If one would even like to reduce this size further, an application specific schedule can be used, i.e., a schedule where not all cores can communicate to all other cores. An application specific schedule can reduce the period length of the slot table schedule and thereby the resource consumption. It will also reduce the latency due to the shorter period.
An application specific schedule requires reconfigurable hardware. However, this extra hardware complexity could reduce the benefit of application specific schedule. In the natively reconfigurable hardware of an FPGA the application specific schedule can be part of the FPGA configuration and therefore be quite efficient. No programming of the schedule during runtime is needed.
The scheduler presented in [8] is capable of making such application specific schedules. These schedules have been tested on the implementation of our NoC.
As our target is to explore many-core architectures in medium sized FPGAs, we decided to use a small microprocessor, Leros [10] , as the processing node. Leros is a 16-bit processor intended for small applications and utility functions similar to Xilinx's PicoBlaze [15] . Leros is an accumulator machine and uses on-chip memory for instructions and data. The data memory also contains a register file, i.e., the first 256 data locations can be directly addressed. Leros implements a two-stage pipeline and can be clocked faster than 100 MHz in Cyclone and Spartan devices.

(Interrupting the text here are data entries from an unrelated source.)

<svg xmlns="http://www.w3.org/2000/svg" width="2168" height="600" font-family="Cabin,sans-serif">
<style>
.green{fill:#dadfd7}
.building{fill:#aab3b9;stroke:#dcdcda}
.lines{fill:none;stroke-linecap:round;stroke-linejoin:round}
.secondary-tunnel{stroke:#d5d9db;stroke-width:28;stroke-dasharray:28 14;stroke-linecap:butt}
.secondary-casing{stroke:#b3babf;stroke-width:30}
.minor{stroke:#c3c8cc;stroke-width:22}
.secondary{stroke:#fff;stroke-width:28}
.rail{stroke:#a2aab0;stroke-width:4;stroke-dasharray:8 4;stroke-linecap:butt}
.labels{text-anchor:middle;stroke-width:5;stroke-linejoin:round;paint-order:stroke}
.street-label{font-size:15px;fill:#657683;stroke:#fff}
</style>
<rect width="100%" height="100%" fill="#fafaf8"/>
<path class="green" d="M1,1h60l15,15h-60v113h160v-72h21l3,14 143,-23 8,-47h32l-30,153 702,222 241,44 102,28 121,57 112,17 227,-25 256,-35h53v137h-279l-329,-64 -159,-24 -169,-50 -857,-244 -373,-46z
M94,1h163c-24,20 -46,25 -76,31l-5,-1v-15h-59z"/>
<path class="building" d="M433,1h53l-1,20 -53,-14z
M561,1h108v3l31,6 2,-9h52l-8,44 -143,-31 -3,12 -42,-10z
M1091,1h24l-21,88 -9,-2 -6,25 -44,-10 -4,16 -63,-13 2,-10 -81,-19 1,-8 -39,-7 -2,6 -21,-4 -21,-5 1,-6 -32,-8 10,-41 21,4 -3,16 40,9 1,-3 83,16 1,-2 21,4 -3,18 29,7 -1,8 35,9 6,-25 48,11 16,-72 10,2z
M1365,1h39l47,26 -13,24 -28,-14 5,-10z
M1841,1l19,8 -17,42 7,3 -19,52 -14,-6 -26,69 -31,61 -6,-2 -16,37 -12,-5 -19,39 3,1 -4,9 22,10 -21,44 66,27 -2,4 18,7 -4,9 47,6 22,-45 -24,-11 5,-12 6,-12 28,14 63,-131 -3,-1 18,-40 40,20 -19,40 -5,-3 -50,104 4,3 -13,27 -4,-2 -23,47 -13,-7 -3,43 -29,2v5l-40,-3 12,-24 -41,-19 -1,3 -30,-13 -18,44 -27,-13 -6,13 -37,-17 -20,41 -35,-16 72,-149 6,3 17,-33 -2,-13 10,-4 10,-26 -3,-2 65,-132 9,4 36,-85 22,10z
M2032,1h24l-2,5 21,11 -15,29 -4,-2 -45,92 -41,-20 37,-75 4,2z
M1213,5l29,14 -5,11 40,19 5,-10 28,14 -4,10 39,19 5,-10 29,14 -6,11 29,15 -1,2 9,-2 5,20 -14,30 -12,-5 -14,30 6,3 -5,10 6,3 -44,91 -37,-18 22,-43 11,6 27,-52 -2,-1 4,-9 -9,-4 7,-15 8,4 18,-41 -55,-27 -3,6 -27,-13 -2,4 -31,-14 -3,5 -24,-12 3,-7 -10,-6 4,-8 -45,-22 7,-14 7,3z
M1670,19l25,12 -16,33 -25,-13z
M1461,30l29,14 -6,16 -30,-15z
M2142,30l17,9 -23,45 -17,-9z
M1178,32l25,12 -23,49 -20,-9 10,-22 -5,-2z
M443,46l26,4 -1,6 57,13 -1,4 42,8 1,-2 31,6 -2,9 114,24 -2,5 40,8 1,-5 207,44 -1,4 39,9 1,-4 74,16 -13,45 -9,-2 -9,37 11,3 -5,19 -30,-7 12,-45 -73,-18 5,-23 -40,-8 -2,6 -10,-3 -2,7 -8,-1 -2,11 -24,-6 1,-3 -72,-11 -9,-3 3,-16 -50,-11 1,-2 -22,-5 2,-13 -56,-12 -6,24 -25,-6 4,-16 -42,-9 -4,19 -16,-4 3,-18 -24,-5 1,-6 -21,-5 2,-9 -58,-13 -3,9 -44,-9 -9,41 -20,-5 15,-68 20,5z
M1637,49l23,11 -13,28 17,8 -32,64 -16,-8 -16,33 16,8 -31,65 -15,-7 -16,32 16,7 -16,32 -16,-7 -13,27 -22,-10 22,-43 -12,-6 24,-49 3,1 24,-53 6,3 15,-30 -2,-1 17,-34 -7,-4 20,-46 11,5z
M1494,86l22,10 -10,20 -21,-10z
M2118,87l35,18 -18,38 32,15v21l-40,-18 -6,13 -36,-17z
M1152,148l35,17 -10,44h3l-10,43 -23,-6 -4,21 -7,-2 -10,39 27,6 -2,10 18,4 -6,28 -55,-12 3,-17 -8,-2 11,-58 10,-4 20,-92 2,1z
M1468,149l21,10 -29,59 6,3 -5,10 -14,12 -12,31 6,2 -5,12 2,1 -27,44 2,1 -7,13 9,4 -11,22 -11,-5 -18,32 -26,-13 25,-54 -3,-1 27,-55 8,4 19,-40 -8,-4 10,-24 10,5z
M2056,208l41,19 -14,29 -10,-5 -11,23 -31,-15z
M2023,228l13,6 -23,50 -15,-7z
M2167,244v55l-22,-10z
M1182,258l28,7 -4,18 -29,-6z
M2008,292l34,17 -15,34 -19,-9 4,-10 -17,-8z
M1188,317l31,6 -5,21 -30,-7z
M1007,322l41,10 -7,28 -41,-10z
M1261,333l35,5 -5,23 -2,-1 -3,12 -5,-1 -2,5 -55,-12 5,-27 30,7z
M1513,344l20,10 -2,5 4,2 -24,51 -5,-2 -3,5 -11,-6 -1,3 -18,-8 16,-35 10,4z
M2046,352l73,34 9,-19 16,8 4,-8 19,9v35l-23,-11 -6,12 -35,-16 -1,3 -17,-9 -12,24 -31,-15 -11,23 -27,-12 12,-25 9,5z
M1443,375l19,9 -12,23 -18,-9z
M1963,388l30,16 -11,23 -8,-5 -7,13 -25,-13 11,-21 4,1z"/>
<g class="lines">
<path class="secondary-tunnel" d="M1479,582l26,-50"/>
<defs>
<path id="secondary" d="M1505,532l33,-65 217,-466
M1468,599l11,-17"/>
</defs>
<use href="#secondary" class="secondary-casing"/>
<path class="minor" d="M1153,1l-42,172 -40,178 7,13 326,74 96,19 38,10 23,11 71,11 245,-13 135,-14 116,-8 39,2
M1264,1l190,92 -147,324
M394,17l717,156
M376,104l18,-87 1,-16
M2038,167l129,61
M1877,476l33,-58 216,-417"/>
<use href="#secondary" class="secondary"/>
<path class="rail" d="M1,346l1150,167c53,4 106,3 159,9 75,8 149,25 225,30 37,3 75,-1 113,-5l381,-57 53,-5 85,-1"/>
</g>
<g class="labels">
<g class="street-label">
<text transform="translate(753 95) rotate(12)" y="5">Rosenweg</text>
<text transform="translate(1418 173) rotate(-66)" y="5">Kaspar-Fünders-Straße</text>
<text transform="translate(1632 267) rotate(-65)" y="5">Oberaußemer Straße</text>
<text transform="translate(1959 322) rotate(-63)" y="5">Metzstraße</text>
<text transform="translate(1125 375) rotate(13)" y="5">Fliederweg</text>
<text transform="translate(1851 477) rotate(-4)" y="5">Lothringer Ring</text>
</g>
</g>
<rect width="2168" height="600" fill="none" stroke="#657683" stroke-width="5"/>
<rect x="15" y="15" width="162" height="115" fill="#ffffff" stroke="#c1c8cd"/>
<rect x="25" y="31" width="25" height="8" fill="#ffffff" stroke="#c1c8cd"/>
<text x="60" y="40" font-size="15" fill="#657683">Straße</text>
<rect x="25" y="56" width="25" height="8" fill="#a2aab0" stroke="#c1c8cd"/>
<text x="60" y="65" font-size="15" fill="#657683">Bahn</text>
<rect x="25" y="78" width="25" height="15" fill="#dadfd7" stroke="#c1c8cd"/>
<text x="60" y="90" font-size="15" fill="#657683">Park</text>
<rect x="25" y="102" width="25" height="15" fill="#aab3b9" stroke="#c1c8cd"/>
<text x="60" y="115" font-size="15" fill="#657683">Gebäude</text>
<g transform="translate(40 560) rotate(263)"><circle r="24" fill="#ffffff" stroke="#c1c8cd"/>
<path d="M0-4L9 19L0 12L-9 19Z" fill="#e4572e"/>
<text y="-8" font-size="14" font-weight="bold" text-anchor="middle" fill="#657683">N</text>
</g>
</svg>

Tiny microprocessors, like Leros, are usually programmed in assembler. Leros also comes with an assembler. However, to provide a higher level programming language, the muvium Java system has been adaped for Leros [3] . Muvium compiles Java class files into Leros assembler. The Java supported by Muvium/Leros is a very restricted subset. However, it is enough to write test and example programs for the presented NoC configuration.
IX. CONCLUSION
This paper presents a network-on-chip for real-time systems. The communication is scheduled statically in a time-divisionmultiplexed manner. This static schedule provides all-to-all communication for the chip-multiprocessor system. The resulting router is quite small and calls for an efficient implementation of the network adapter. The presented network adapter provides one word of buffer for each transmit and receive channel. By time-multiplexing a single on-chip memory it can be used to buffer input and output channels, even with one receive and one transmit word per clock cycle.

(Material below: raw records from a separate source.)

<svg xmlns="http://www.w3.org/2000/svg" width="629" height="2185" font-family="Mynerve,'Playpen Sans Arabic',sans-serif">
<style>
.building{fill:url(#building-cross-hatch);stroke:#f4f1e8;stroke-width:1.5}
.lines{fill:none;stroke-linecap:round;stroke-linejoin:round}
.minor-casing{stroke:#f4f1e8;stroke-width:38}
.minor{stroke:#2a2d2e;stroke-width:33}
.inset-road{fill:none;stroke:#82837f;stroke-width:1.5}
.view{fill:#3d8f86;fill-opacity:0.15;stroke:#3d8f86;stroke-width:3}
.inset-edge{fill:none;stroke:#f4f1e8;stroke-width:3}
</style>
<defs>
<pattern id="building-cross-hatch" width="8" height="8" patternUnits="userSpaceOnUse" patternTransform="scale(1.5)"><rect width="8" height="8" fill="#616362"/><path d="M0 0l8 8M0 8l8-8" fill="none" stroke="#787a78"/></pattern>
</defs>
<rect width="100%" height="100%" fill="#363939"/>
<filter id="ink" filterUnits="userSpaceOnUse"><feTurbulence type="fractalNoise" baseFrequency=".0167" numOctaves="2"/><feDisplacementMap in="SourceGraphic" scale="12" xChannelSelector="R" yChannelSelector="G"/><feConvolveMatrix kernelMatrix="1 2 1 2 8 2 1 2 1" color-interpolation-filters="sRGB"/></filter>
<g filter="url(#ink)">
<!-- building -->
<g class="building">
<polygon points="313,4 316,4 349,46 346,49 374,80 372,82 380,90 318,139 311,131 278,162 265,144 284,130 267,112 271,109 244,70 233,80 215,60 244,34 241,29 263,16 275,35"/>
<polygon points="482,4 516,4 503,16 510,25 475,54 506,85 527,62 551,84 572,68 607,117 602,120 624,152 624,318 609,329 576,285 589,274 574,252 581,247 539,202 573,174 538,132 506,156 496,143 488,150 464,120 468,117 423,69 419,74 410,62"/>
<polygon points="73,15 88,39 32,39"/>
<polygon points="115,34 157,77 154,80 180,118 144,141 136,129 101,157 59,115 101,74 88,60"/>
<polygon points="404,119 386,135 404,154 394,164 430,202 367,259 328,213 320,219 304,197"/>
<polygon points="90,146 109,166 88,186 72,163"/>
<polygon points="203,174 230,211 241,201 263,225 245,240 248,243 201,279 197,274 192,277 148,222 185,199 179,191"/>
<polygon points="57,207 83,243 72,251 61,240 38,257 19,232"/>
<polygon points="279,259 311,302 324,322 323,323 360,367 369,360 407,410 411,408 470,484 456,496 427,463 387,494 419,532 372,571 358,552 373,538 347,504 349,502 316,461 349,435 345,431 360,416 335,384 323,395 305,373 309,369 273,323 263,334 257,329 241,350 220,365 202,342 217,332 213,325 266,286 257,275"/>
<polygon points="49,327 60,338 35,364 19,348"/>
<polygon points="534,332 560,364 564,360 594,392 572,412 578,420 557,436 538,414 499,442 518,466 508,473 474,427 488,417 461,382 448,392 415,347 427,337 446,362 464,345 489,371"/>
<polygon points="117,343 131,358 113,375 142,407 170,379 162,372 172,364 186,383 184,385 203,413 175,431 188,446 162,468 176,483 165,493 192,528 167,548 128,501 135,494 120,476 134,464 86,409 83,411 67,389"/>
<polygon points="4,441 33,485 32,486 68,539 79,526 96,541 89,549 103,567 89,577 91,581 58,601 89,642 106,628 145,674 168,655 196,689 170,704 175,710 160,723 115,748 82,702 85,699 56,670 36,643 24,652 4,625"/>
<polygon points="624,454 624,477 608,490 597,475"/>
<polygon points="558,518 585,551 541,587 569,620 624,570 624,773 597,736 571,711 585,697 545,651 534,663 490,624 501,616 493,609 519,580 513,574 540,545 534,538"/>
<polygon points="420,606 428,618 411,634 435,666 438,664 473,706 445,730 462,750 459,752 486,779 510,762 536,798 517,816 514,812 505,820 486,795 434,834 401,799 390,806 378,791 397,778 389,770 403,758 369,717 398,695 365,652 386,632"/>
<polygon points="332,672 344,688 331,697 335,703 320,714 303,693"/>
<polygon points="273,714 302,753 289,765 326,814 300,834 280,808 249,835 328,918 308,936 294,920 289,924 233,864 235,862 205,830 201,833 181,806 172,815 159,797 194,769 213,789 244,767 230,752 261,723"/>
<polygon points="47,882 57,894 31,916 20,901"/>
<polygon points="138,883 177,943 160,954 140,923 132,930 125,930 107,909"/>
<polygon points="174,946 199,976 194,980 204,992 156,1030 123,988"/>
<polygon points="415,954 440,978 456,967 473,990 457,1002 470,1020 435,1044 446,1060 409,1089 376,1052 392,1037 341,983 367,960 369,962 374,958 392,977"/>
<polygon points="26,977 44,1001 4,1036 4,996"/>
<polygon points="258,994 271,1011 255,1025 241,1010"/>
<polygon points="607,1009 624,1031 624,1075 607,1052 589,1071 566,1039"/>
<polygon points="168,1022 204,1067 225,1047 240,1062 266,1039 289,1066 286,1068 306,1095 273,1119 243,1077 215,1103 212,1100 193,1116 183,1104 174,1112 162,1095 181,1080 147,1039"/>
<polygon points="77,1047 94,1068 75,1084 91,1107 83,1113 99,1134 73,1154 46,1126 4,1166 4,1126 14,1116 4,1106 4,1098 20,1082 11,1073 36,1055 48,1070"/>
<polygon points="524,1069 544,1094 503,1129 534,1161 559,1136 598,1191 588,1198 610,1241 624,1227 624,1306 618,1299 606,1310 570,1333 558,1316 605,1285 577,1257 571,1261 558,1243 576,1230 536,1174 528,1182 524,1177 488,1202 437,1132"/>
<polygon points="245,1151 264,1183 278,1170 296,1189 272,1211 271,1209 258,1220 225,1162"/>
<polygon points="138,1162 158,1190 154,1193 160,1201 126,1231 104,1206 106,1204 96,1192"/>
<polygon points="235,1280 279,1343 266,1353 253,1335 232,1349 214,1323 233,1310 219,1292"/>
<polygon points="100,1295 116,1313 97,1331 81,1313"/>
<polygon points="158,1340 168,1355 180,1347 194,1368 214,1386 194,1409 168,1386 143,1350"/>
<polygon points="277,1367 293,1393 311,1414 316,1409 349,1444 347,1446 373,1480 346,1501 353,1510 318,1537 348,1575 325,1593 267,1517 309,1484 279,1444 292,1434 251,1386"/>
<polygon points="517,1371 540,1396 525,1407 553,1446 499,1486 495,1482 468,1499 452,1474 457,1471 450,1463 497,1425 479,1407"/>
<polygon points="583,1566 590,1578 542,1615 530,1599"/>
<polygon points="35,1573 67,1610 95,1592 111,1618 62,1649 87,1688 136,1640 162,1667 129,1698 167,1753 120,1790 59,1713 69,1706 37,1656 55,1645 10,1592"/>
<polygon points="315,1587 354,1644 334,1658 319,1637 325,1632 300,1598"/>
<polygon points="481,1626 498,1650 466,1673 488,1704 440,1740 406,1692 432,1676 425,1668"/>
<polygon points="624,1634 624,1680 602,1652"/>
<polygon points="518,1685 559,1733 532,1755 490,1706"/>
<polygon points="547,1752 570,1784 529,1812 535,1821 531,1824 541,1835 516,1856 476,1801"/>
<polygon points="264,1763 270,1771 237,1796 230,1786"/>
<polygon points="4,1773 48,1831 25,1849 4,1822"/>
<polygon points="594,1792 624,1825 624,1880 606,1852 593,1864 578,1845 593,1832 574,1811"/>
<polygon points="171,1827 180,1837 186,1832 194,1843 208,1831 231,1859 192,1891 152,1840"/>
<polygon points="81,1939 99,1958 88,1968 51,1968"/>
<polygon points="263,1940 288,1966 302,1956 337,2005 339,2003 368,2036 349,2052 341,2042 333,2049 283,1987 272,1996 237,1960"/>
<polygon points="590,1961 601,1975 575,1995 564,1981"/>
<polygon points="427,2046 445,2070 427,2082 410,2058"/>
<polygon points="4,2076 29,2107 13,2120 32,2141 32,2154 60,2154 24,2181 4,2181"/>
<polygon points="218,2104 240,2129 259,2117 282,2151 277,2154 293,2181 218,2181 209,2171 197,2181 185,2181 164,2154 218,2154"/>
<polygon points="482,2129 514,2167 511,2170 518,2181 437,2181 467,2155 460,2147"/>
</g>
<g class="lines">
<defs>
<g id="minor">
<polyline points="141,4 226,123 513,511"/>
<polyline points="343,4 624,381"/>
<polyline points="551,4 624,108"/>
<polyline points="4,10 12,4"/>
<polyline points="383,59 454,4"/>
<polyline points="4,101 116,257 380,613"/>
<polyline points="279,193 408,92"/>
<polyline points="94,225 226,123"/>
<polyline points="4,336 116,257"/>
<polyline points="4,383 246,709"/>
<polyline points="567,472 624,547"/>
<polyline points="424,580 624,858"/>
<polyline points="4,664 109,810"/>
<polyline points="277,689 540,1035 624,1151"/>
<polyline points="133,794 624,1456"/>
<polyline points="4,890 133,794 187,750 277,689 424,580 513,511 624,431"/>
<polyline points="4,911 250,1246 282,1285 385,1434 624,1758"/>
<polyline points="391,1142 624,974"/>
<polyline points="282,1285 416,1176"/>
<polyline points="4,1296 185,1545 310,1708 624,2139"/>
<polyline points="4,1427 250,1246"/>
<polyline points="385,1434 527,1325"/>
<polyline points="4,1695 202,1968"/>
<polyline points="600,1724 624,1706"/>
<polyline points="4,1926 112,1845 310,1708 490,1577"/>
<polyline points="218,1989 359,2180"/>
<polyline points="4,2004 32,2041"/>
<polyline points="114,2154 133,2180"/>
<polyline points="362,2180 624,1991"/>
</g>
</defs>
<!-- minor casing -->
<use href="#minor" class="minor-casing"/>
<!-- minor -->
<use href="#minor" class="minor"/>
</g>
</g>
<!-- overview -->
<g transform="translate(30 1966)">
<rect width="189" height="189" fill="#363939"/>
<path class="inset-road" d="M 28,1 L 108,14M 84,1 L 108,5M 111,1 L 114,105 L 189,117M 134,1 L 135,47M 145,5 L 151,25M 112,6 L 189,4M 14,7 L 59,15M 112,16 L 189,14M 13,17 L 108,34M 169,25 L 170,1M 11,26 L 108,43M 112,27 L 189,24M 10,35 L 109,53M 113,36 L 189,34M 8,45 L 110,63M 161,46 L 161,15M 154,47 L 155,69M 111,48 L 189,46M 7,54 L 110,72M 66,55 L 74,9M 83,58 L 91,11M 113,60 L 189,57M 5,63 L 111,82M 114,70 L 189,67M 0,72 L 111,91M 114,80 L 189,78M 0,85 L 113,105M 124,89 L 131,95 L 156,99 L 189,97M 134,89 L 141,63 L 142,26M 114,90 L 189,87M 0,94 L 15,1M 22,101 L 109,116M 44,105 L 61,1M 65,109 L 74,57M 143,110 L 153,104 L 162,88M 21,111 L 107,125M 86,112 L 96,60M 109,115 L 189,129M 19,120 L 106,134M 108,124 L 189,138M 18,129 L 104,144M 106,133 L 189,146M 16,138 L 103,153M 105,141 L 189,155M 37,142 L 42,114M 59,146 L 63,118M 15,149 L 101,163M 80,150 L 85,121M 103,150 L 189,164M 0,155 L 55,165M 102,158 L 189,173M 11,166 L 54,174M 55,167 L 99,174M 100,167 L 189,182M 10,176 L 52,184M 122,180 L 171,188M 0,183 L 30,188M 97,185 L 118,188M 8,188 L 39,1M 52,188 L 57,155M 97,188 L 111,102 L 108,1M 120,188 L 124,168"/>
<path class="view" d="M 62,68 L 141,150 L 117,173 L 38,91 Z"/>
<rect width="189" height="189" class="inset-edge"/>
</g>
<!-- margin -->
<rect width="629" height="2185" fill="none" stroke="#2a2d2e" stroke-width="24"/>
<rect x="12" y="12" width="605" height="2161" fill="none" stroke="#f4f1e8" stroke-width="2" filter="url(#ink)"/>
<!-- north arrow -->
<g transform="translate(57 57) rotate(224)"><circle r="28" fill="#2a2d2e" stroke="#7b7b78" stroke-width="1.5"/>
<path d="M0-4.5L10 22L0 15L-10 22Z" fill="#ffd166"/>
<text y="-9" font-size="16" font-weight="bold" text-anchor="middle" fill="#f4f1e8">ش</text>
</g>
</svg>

The presented network adapter is small and therefore is a good fit for the small and simple router. With a tiny processor we where able to build a 64-core system connected via a bidirectional torus network-on-chip in a medium sized FPGA from the low-cost series Altera Cyclone-II.
Acknowledgment
We would like to thank James Caska for his support on the Java bytecode compiler muvium for Leros. Furthermore, we thank Florian Brandner, who has helped us with the schedule generation for the router and NA tables. This work was partially funded under the European Union's 7th Framework Programme under grant agreement no. 288008: Timepredictable Multi-Core Architecture for Embedded Systems (T-CREST).
Source Access
We provide the VHDL code of the NoC and Leros in open source. The design is vendor agnostic; only the Makefile has this board as default target. The default target of our design is the Altera DE2-70 board. The source can be found at https://github.com/t-crest/s4noc
The source can be downloaded via a zip file or with git git clone git://github.com/t-crest/s4noc.git
With a DE2-70 board attached, the whole design can be built and downloaded with a simple: cd s4noc make See the Makefile for different build options. The build process on a Windows PC needs Altera Quartus, a Java compiler for the Leros application compilation, and a Cygwin environment for the make and git command.